Живопись «Вечеров» щедра, густа, ярка — нельзя отвести глаз от этого полотна, на котором веселится во всю силу своего жизнелюбия народ — народ, отделенный каким-нибудь столетием от собственного младенчества, То юность нации, еще не успевшей втянуться в раздробленный XIX век, еще нерасчлененно чувствующей и нерасчлененно мыслящей. Само мышление ее образно, чувственно, художественно — недаром у Гоголя и герои то поэты (Левко), то живописцы (кузнец Вакула), то просто вольные казаки, тоже в некотором роде поэты своего дела.
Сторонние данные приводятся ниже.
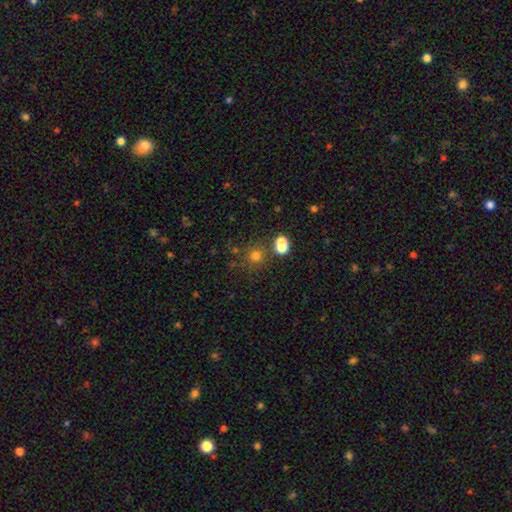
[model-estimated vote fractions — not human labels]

Таков Данило Бурульбаш в «Страшной мести» — образ предшественника Бульбы, образ задумчивого рыцаря, в котором романтическая печаль соединяется с неистовостью запорожца, с безоглядной отвагой и верой в крепость казацкой пики.
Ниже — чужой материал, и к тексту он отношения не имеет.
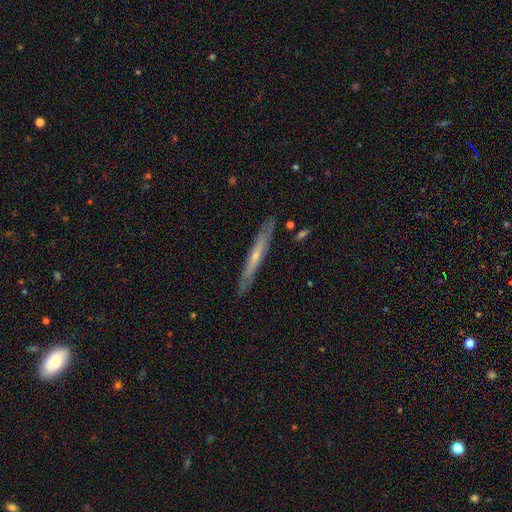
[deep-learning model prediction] Smooth or featured: featured or disk — 57% (smooth — 37%)
Edge-on disk: yes — 90% (no — 10%)
Edge-on bulge: none — 54% (rounded — 42%)
Merging: none — 86% (minor disturbance — 11%)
Таковы Грицько и его товарищи в «Сорочинской ярмарке», дед дьяка Фомы Григорьевича в «Пропавшей грамоте» и «Заколдованном месте».
Этим героям весело лишь в бою, на миру, на свадьбе или на празднике, когда народ — воюет он или отдается всеобщей «потехе» — срастается, как пишет Гоголь, «в одно огромное чудовище».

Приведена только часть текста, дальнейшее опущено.